===== Task data =====

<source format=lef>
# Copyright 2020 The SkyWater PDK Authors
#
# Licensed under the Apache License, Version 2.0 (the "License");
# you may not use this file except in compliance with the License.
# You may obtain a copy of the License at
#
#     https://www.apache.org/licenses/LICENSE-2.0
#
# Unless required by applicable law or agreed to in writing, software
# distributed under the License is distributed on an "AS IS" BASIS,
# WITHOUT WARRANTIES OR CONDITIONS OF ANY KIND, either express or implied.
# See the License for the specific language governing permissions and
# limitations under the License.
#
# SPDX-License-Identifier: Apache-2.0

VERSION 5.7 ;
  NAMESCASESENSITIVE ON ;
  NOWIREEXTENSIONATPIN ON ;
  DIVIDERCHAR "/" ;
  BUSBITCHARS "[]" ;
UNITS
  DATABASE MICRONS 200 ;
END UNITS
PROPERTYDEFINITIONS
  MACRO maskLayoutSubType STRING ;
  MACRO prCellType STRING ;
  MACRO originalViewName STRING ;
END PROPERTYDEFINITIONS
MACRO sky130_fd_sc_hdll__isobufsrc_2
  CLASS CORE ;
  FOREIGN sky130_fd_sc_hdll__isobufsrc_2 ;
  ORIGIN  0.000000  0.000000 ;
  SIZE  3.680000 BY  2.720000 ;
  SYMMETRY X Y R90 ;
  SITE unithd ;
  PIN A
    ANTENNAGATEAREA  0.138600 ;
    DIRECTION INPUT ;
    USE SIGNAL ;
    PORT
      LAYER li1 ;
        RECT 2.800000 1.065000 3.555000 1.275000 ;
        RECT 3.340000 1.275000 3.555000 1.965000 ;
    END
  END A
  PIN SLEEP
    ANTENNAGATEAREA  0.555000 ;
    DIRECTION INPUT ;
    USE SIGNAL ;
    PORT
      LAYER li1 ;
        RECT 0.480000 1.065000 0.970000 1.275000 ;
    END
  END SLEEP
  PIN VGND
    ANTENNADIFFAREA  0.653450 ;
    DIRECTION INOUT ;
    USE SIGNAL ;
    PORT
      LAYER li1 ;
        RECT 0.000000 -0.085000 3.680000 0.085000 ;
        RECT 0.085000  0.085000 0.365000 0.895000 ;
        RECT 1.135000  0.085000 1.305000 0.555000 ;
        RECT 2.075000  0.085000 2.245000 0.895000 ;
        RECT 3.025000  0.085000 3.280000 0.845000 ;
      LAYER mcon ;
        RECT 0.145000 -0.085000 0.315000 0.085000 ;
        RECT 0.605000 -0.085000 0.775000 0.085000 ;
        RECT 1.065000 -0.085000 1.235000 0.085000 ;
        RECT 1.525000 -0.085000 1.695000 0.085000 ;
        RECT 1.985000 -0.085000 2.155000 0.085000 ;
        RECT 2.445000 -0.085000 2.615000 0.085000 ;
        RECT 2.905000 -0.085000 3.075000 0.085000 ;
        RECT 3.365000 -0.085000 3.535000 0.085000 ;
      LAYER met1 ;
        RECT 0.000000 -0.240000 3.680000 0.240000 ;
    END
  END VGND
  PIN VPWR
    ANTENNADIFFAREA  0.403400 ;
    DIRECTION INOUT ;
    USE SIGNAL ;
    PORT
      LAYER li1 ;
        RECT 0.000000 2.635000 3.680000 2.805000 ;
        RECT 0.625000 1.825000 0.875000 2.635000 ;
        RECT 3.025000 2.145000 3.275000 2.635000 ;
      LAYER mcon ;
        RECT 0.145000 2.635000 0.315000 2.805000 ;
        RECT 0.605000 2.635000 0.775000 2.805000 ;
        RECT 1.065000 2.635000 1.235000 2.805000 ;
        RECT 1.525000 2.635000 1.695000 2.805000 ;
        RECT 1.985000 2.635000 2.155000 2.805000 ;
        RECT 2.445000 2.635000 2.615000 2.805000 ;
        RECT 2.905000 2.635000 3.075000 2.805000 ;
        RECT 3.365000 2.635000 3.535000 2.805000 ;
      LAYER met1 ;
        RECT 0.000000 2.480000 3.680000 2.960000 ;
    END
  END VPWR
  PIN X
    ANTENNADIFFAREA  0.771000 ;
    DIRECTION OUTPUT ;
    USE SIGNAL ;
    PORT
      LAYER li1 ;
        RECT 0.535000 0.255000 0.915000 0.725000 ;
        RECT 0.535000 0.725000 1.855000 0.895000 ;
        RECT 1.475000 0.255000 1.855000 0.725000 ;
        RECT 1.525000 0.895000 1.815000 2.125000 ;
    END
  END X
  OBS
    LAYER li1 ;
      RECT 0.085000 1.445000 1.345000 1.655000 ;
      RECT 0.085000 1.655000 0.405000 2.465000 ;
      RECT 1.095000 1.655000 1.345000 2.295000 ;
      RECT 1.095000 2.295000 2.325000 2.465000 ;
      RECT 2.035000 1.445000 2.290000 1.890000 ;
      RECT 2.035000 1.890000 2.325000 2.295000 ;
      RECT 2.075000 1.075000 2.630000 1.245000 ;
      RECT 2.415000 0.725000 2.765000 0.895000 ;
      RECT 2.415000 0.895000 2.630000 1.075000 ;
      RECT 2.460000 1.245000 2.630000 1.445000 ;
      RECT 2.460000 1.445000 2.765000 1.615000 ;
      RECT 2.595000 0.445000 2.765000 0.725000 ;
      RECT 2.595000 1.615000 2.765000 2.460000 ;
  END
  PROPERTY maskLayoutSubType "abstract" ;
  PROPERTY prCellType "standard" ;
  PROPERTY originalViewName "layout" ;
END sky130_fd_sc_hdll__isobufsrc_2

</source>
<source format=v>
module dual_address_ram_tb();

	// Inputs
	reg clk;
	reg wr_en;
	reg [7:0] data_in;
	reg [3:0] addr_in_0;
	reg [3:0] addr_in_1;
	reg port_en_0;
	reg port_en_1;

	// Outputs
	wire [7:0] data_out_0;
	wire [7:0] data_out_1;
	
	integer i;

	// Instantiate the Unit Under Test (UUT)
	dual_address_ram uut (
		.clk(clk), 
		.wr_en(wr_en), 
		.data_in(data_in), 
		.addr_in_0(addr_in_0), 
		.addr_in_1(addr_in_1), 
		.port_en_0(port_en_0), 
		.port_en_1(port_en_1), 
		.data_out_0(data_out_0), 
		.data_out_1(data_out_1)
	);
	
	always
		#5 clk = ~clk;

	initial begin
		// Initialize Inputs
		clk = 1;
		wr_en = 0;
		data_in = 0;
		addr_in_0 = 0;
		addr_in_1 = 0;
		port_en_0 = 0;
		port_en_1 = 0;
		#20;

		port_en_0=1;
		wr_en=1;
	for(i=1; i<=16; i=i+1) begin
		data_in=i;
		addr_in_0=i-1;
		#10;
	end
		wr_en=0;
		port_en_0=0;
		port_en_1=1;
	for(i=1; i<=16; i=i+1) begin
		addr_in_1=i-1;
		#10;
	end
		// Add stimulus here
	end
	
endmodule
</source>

=====
===== Task data =====

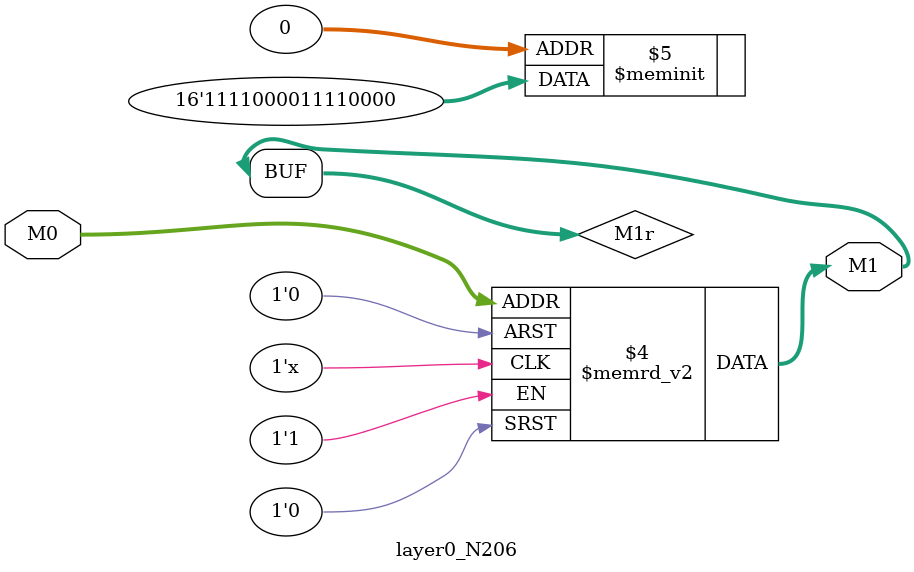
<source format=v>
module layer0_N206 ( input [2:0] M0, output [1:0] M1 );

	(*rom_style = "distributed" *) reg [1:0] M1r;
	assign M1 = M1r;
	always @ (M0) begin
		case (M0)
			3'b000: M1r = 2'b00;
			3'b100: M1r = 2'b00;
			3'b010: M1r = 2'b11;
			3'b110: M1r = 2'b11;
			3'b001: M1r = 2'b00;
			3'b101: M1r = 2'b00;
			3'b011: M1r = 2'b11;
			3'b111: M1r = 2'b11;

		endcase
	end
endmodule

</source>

=====

_What you have to do_. Leave out every line above except those from the line with "<source format=lef>" up to and including the line with "# Unless required", and copy those exactly.

_Your solution_.
<source format=lef>
# Copyright 2020 The SkyWater PDK Authors
#
# Licensed under the Apache License, Version 2.0 (the "License");
# you may not use this file except in compliance with the License.
# You may obtain a copy of the License at
#
#     https://www.apache.org/licenses/LICENSE-2.0
#
# Unless required by applicable law or agreed to in writing, software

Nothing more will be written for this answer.